Dataset excerpt:
────────────────

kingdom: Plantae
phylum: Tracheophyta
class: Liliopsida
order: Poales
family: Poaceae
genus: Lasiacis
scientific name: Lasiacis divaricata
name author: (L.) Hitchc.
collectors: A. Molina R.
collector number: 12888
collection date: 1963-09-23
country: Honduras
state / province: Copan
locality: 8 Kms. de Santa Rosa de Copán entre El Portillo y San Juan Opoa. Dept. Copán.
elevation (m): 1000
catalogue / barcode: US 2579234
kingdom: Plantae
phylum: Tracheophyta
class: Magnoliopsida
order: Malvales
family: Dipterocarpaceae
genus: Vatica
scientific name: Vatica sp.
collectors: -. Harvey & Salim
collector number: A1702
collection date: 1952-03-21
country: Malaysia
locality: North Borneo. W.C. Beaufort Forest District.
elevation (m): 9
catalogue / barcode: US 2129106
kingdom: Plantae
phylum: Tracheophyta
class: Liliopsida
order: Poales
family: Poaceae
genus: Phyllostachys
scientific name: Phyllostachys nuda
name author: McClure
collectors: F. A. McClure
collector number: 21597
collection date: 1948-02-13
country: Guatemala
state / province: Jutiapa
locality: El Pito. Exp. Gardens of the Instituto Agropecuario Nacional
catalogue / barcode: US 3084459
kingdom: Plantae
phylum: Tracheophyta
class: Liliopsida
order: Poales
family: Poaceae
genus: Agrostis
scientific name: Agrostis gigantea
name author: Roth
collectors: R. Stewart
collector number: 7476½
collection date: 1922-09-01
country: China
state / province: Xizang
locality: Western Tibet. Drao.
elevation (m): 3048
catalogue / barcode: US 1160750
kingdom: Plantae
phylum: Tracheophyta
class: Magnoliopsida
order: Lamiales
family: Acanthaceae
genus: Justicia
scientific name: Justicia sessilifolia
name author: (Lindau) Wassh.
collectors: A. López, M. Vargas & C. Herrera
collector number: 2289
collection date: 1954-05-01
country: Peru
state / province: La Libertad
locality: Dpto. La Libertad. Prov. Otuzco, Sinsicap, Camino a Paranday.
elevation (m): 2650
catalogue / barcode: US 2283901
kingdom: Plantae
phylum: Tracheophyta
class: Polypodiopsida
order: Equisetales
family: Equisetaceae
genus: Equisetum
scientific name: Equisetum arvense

────────────────

The request: Reproduce every line above word for word and character for character, leaving nothing out and changing nothing.

Result of the exercise:
kingdom: Plantae
phylum: Tracheophyta
class: Liliopsida
order: Poales
family: Poaceae
genus: Lasiacis
scientific name: Lasiacis divaricata
name author: (L.) Hitchc.
collectors: A. Molina R.
collector number: 12888
collection date: 1963-09-23
country: Honduras
state / province: Copan
locality: 8 Kms. de Santa Rosa de Copán entre El Portillo y San Juan Opoa. Dept. Copán.
elevation (m): 1000
catalogue / barcode: US 2579234
kingdom: Plantae
phylum: Tracheophyta
class: Magnoliopsida
order: Malvales
family: Dipterocarpaceae
genus: Vatica
scientific name: Vatica sp.
collectors: -. Harvey & Salim
collector number: A1702
collection date: 1952-03-21
country: Malaysia
locality: North Borneo. W.C. Beaufort Forest District.
elevation (m): 9
catalogue / barcode: US 2129106
kingdom: Plantae
phylum: Tracheophyta
class: Liliopsida
order: Poales
family: Poaceae
genus: Phyllostachys
scientific name: Phyllostachys nuda
name author: McClure
collectors: F. A. McClure
collector number: 21597
collection date: 1948-02-13
country: Guatemala
state / province: Jutiapa
locality: El Pito. Exp. Gardens of the Instituto Agropecuario Nacional
catalogue / barcode: US 3084459
kingdom: Plantae
phylum: Tracheophyta
class: Liliopsida
order: Poales
family: Poaceae
genus: Agrostis
scientific name: Agrostis gigantea
name author: Roth
collectors: R. Stewart
collector number: 7476½
collection date: 1922-09-01
country: China
state / province: Xizang
locality: Western Tibet. Drao.
elevation (m): 3048
catalogue / barcode: US 1160750
kingdom: Plantae
phylum: Tracheophyta
class: Magnoliopsida
order: Lamiales
family: Acanthaceae
genus: Justicia
scientific name: Justicia sessilifolia
name author: (Lindau) Wassh.
collectors: A. López, M. Vargas & C. Herrera
collector number: 2289
collection date: 1954-05-01
country: Peru
state / province: La Libertad
locality: Dpto. La Libertad. Prov. Otuzco, Sinsicap, Camino a Paranday.
elevation (m): 2650
catalogue / barcode: US 2283901
kingdom: Plantae
phylum: Tracheophyta
class: Polypodiopsida
order: Equisetales
family: Equisetaceae
genus: Equisetum
scientific name: Equisetum arvense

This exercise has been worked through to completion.